━━ DATA RECORDS ━━

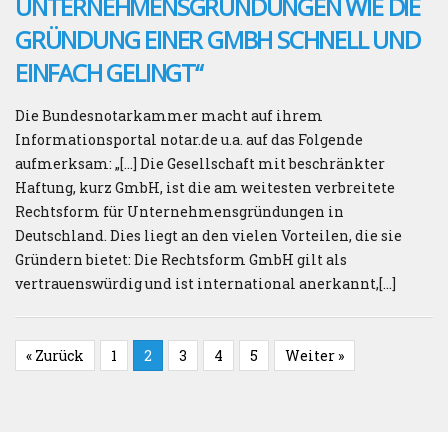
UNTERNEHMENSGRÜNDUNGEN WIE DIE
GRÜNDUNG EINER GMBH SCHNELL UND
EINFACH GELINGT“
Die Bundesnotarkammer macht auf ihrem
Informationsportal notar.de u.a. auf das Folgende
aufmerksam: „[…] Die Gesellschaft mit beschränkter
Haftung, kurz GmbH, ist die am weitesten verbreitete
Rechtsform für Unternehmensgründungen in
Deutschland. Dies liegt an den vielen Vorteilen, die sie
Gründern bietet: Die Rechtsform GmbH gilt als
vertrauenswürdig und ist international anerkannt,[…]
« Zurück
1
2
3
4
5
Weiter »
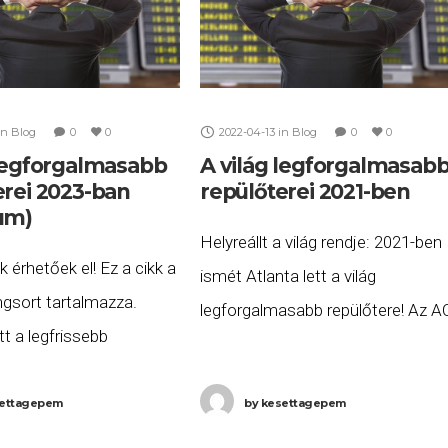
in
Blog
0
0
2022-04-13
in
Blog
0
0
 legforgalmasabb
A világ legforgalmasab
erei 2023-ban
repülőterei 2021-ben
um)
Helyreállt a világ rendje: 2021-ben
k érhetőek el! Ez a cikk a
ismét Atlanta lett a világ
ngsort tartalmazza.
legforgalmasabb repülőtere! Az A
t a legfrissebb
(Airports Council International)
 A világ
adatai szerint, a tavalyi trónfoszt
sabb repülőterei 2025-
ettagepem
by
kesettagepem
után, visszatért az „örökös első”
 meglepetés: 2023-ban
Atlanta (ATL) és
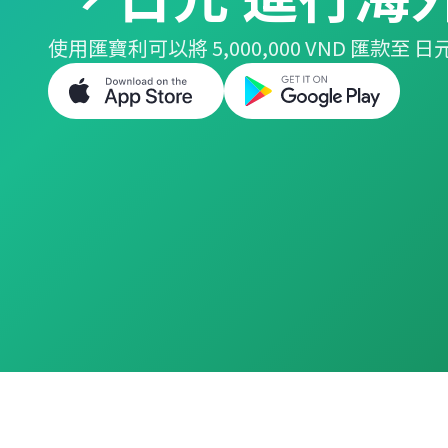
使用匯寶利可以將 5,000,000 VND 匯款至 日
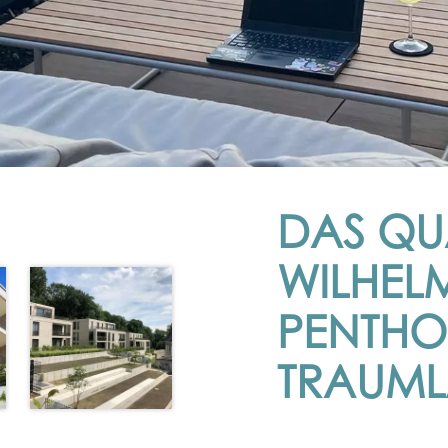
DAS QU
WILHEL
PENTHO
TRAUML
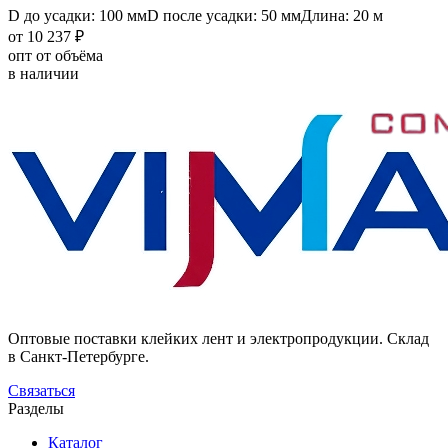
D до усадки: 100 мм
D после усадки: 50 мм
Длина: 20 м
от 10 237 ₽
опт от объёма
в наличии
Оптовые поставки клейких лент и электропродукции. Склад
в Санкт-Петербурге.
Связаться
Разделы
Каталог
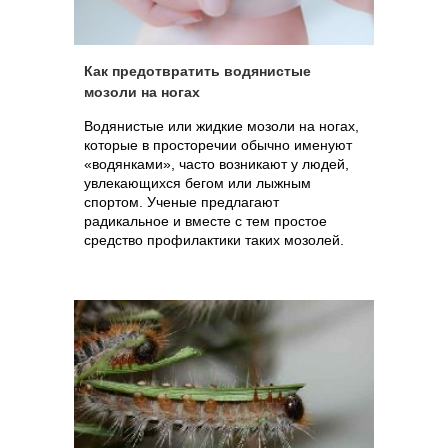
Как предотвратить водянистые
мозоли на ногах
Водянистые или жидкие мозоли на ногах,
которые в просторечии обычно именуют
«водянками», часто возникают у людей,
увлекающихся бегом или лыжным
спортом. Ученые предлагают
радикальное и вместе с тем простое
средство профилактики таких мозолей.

━━━
━━ DATA RECORDS ━━

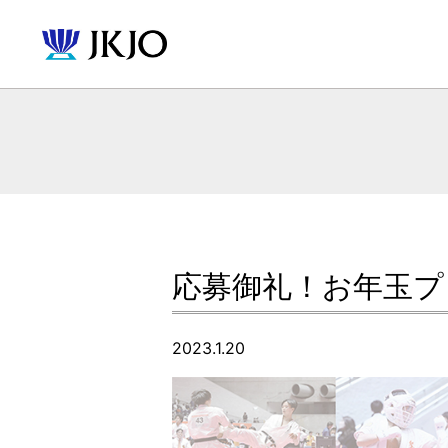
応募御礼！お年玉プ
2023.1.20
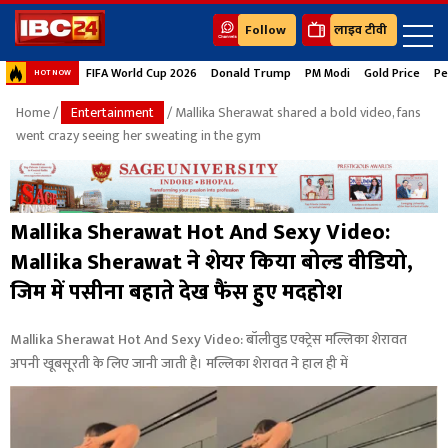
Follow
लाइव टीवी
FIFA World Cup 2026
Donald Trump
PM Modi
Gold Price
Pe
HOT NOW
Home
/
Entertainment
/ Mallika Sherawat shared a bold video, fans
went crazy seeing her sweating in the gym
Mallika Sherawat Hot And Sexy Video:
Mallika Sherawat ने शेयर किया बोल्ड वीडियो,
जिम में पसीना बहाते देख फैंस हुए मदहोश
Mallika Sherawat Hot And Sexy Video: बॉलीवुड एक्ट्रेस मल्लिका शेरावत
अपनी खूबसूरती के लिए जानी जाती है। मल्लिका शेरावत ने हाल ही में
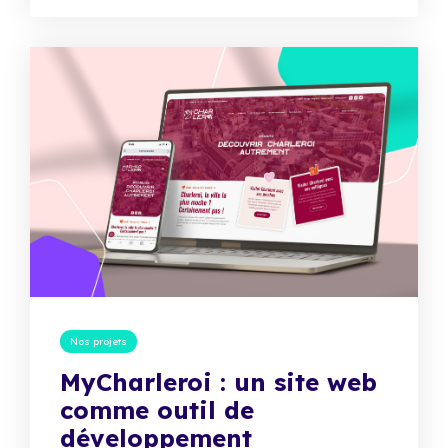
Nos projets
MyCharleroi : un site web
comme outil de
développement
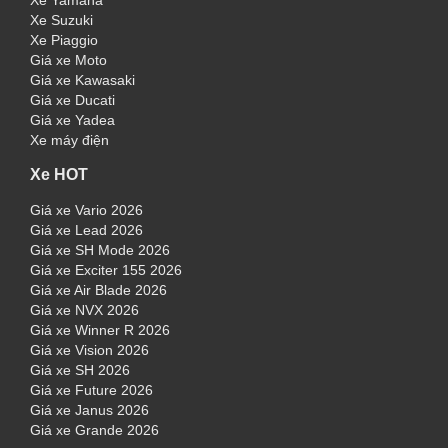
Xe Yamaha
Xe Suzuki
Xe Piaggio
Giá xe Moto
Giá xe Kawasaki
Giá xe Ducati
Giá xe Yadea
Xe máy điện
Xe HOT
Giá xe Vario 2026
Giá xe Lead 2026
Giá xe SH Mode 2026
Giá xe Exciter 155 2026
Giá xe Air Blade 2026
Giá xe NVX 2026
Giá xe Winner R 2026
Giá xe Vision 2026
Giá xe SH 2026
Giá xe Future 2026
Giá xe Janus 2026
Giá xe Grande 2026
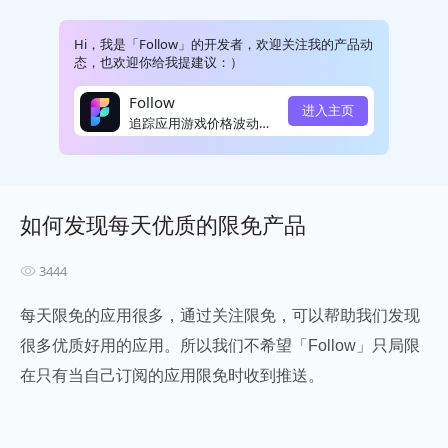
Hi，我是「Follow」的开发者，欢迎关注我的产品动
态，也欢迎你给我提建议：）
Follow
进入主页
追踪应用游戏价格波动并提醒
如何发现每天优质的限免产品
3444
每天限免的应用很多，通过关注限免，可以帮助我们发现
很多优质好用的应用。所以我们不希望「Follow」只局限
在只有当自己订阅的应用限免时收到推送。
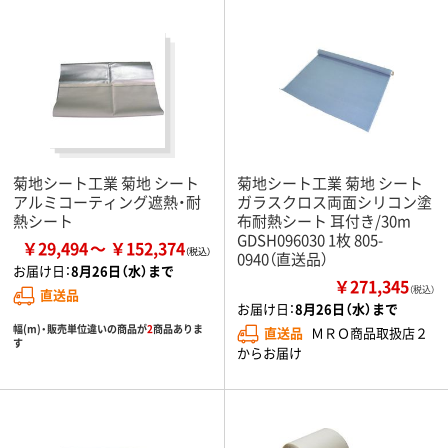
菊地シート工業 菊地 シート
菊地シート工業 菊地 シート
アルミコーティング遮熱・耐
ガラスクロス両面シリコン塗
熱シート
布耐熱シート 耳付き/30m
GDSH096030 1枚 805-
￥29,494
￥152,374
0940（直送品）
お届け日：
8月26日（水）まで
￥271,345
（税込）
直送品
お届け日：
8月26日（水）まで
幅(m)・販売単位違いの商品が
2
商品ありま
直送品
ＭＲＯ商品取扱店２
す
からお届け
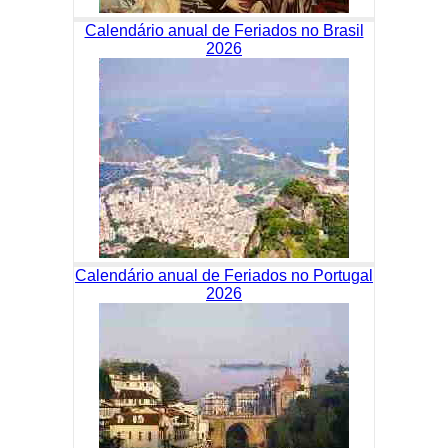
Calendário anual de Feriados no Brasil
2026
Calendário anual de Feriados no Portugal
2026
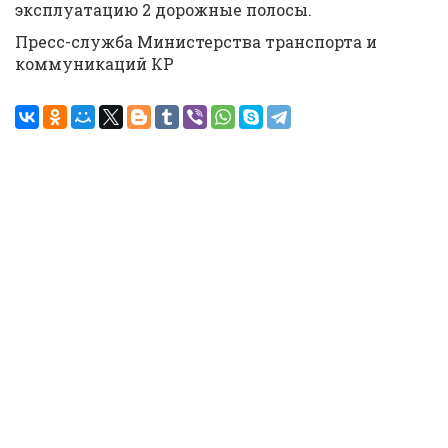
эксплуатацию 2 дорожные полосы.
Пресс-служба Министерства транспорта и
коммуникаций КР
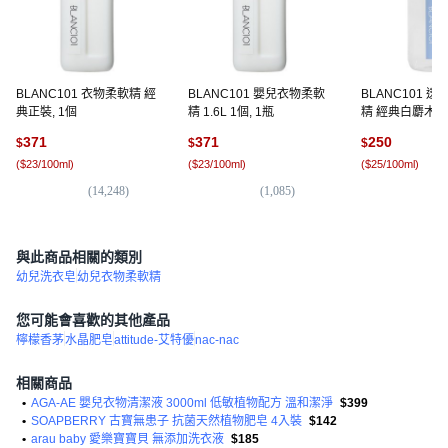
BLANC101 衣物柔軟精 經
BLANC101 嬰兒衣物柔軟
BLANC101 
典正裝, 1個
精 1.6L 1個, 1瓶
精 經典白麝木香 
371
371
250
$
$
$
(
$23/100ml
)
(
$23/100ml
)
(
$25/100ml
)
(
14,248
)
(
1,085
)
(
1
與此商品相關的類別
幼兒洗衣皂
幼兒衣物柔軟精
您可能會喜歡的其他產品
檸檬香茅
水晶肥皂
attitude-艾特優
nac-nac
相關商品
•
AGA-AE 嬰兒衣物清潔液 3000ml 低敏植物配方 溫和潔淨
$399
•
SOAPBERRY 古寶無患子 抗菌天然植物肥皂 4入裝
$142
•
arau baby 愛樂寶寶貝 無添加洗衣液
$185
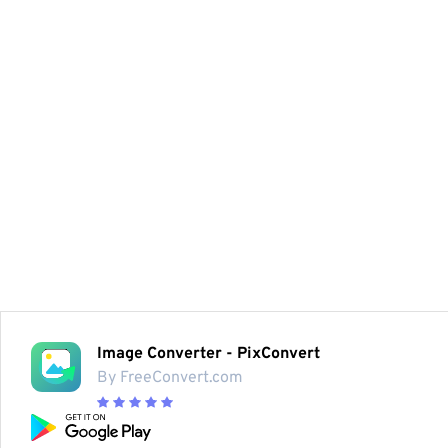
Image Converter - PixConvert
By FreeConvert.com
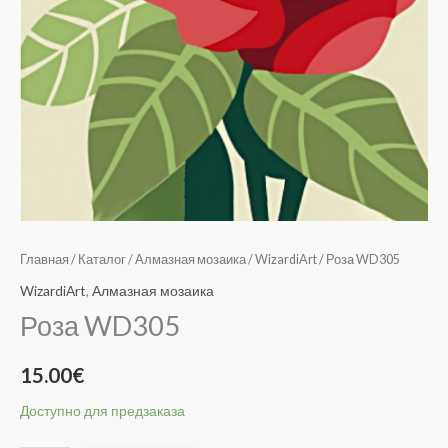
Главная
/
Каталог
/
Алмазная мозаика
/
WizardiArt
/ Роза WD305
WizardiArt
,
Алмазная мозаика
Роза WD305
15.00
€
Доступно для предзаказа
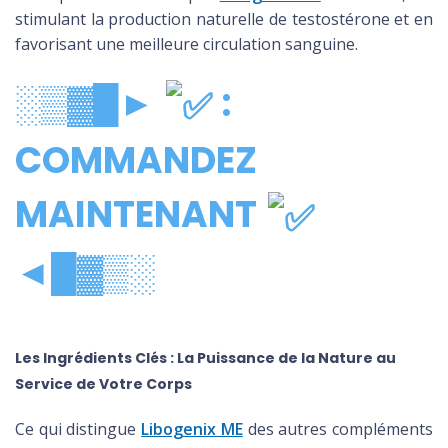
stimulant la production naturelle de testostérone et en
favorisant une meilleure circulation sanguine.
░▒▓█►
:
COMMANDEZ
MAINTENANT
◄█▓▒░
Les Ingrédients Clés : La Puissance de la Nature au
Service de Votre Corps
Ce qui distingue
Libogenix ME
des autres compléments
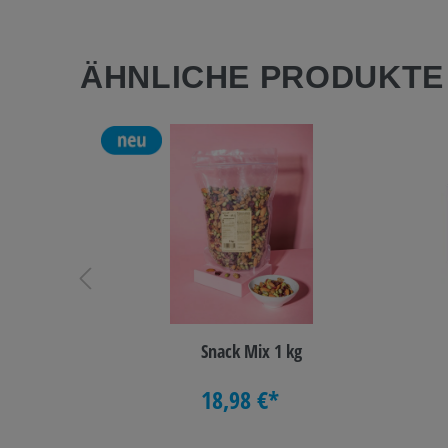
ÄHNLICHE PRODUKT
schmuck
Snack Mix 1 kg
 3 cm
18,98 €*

━━━

* _ASSIGNED TASK_:
In the records, find every line that has the string "Mallika" and copy it.

* _EXERCISE RESPONSE_:
/ Mallika Sherawat shared a bold video, fans
Mallika Sherawat Hot And Sexy Video:
Mallika Sherawat ने शेयर किया बोल्ड वीडियो,
Mallika Sherawat Hot And Sexy Video: बॉलीवुड एक्ट्रेस मल्लिका शेरावत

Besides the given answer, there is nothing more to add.